In the immediate aftermath of the attacks, reaction focused on the vulnerability of airlines and airports. But airline security is only part of the terrorist threat, and terrorism is only part of the national security problem. Defeating terrorism, as vital as that is, is not our only requirement.

Prior to the attacks, we were deeply involved in a national defense review, aimed at correcting problems of the armed forces, accumulated over the past decade, and transforming them to meet the needs of a new century.

The war on terror pushed those issues out of sight and made them seem long ago and far away. In reality, they are still there, and we cannot delay dealing with them much longer. In some ways, resolving them will be more difficult than before.

Until a month ago, the prevailing presumption was that we were in an interlude of “strategic pause.” The nation perceived itself as between wars, and between significant threats.

Therefore, an assumption of the fundamental defense review, ongoing since February, was that we would be able to accept more risk in the short term and divert efforts and resources to the needs of the future.

It is now clear that we have serious, compelling national security requirements that are here and now. There is little margin for playing off the needs of today against the needs of tomorrow. We must attend to them both. Likewise, our counterterror requirements are in addition to, not instead of, other military requirements.

The emergency appropriation approved by Congress will bring much-needed improvements in counterterror capability. Some such improvements, especially in intelligence, surveillance, and reconnaissance, will have broader applicability, but most national defense shortcomings are still where we left them six weeks ago.

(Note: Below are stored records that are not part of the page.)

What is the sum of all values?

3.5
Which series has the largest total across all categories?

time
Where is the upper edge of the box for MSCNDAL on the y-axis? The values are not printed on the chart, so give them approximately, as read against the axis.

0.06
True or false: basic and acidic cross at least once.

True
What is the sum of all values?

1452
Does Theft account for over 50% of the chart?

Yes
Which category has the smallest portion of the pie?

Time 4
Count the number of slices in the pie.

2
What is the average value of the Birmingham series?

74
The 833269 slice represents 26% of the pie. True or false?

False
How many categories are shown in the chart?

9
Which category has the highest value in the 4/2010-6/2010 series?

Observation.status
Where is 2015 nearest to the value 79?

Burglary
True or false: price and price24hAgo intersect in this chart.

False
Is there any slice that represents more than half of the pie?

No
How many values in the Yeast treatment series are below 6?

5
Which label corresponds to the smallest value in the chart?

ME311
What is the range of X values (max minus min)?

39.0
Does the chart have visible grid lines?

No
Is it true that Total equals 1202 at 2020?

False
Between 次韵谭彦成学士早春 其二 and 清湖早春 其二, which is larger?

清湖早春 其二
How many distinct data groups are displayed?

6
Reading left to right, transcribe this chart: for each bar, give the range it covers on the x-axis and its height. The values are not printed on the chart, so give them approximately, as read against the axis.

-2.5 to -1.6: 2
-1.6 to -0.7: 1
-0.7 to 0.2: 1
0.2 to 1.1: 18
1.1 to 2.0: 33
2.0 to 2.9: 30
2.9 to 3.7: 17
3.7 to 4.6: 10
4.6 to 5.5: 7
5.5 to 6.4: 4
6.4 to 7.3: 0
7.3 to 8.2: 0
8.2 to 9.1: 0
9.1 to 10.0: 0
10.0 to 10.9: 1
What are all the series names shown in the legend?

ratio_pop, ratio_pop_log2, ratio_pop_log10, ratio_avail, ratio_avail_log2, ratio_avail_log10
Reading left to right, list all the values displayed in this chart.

The nation feels little urgency about stabilizing the slide of the armed forces, replenishing their stores of spare parts and munitions, or replacing their aging and worn out equipment. The newly awakened sense of national security does not go that far.

The Pentagon has declared homeland defense to be its paramount mission. It could hardly do otherwise. The United States is under attack.

However, defensive measures at home will not win the war on terror. It is not physically possible to defend everything all of the time.

The first time, it was a fuel-laden aircraft. Next time it may be a subway, a shopping mall, a football stadium, or the water supply.

As Secretary of Defense Donald Rumsfeld said, terrorists “don’t live in Antarctica. They work, they train, and they plan in countries” from which they receive support. Defeating the terror networks means taking the fight to them. We must “drain the swamp they live in,” Rumsfeld said.

In Operation Enduring Freedom, the armed forces began carrying the war to states that sponsor and export terror.

In the months ahead, the nation faces a test of will. With the rubble of the twin towers still smouldering–and before the first blow had been struck against the terrorists–the pacifists were in the streets, calling for gentle measures and American restraint. Three blocks from the White House, anti-war protesters burned a US flag.

It remains to be seen whether we will sustain the commitment to wipe out terror. Beyond that, there are additional threats to our national security. At the moment, they might seem distant, even far-fetched.

We should remember that the threat from terrorism seemed distant, too, right up to 8:45 a.m. on Sept. 11, when American Airlines Flight 11 struck the north tower of the World Trade Center.